Siegmund Ginzberg ha fatto il giornalista quando i giornali facevano giornalismo e non il copia-incolla dei comunicati stampa. Per l’Unità, giornale di partito che pure non navigava nell’oro, è stato inviato in Europa, Stati Uniti, Cina, India, Giappone, Corea del Nord e del Sud. Insomma, praticamente dappertutto. Ricordo di aver letto le sue corrispondenze da Teheran quando cacciato lo scià Khomeini fece ritorno da trionfatore. Più di un pisquano, l’ineffabile Michel Foucault su tutti, scambiarono il torvo pretone islamico per un paladino della libertà, ma è un’altra storia.

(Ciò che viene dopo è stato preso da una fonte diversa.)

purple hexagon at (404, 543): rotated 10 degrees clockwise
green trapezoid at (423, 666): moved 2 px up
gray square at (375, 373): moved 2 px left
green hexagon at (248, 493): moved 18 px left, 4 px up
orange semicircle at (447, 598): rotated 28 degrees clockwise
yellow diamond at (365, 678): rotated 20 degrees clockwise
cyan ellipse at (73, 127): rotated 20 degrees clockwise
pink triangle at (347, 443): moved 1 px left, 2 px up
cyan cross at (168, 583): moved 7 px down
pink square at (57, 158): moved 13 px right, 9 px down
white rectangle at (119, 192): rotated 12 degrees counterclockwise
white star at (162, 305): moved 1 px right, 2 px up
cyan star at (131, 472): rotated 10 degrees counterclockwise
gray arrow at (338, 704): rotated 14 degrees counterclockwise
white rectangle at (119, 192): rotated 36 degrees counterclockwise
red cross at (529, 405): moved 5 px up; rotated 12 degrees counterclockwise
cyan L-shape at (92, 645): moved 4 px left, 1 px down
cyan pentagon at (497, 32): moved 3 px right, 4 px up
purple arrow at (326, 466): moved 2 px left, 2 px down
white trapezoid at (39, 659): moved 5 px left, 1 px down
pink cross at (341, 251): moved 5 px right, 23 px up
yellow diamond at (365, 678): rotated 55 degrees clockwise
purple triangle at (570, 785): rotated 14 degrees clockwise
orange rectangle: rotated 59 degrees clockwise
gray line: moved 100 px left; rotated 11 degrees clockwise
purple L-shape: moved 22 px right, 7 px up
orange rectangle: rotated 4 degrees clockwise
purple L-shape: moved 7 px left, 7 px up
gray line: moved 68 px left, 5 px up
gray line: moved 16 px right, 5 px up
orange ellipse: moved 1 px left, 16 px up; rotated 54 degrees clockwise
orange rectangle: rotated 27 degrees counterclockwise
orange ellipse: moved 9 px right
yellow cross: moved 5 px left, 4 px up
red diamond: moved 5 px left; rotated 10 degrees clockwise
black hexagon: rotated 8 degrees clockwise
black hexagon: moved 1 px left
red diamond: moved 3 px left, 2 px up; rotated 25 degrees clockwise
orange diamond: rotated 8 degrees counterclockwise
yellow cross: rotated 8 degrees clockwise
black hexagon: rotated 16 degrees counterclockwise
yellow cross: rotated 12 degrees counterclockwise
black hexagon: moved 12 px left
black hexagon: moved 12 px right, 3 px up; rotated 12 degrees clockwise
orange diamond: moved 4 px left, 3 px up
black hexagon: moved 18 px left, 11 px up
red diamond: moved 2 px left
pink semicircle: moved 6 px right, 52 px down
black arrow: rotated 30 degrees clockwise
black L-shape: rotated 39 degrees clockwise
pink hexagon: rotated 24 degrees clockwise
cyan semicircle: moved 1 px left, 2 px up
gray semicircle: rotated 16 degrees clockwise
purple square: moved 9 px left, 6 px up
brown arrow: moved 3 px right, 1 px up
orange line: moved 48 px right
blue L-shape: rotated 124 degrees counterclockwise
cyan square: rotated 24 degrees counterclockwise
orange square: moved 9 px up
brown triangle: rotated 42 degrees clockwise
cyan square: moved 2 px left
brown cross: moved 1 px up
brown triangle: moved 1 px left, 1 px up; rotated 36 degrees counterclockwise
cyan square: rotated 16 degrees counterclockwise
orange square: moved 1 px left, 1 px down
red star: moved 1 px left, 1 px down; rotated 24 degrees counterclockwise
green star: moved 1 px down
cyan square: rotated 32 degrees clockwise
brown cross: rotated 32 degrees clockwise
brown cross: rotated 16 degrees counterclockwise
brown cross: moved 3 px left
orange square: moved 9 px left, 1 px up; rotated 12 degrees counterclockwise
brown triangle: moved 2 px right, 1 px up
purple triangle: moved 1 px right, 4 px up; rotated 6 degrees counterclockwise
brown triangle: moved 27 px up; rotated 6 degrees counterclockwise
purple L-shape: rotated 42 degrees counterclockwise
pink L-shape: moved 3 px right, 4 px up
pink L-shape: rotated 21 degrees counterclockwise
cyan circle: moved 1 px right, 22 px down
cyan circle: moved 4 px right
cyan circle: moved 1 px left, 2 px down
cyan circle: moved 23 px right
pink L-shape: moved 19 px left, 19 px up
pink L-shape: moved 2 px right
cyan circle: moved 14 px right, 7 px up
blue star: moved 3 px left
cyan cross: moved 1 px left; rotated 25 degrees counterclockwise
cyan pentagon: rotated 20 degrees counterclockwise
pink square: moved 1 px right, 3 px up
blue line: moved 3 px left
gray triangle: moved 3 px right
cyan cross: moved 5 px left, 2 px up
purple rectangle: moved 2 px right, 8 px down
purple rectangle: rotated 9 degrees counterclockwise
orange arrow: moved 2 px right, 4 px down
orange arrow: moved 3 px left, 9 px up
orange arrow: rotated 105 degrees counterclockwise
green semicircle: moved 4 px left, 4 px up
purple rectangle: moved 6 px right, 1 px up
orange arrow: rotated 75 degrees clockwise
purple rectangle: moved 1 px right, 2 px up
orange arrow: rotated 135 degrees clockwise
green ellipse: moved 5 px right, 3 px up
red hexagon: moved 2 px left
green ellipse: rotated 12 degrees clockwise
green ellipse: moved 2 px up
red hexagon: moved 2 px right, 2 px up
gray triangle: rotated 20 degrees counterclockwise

La storia che racconta oggi con “Macellerie. Guerre atroci e paci ambigue” (Feltrinelli) è innanzitutto un esercizio di stile di quelli da mostrare nelle scuole di scrittura. Ginzberg, che tutto ha visto e praticamente tutto ha letto, racconta i grandi crimini del passato alla luce di quelli del presente e viceversa. Massacri, torture, stupri, taglio delle mani e dei piedi, impalamenti, accecamenti, crocefissioni, morte per fame o per sete (eccetera eccetera) compiuti da tutti i popoli dell’antichità, ripetuti con pedissequa ripetitività dai così detti popoli della modernità. Al punto da renderci edotti che non solo così fan tutti, ma così hanno più o meno sempre fatto tutti.
Con una differenza, abissale. Che mente nell’antichità – e diciamo pure sino all’altro ieri – massacri, torture, stupri, taglio delle mani e dei piedi, impalamenti, accecamenti, crocefissioni, morte per fame o per sete, erano ritenute una normalità alla quale adattarsi sia pure maledicendo gli dèi, oggi anche solo la milionesima parte delle sofferenze che per millenni hanno fatto parte della normale condizione umana ci paiono il discrimine che separa la civiltà dalla barbarie. Certo, la violenza permane. Ma finalmente in più di un angolo della terra la sofferenza inflitta con la violenza è ritenuta intollerabile. A qualcuno sembrerà un pannicello caldo, una consolazione da poco; eppure abbiamo dovuto attendere il 10 dicembre 1948 perché fosse proclamato che “tutti gli esseri umani nascono liberi ed eguali in dignità e diritti… sono dotati di ragione e di coscienza e devono agire gli uni verso gli altri in spirito di fratellanza. Ad ogni individuo spettano tutti i diritti e tutte le libertà… senza distinzione alcuna, per ragioni di razza, di colore, di sesso, di lingua, di religione, di opinione politica o di altro genere, di origine nazionale o sociale, di ricchezza, di nascita o di altra condizione”.
A redigere la “Dichiarazione universale” fu la Commissione dei Diritti Umani delle Nazioni Unite guidata da Eleanor Roosevelt, la tenace e talentuosa sposa dell’altrettanto tenace e talentuoso Presidente degli Stati Uniti d’America. Certo, altri tempi, altri presidenti, altra volontà politica, con buona pace di chi – abile cazzaro della supremazia ubiquitaria del potere – teorizza che nulla cambia e tutto può solo peggiorare. Quel genio timido e sfortunato che fu Walter Benjamin scrisse non ricordo dove una frase memorabile sul senso della storia: “il continuum è degli oppressori”.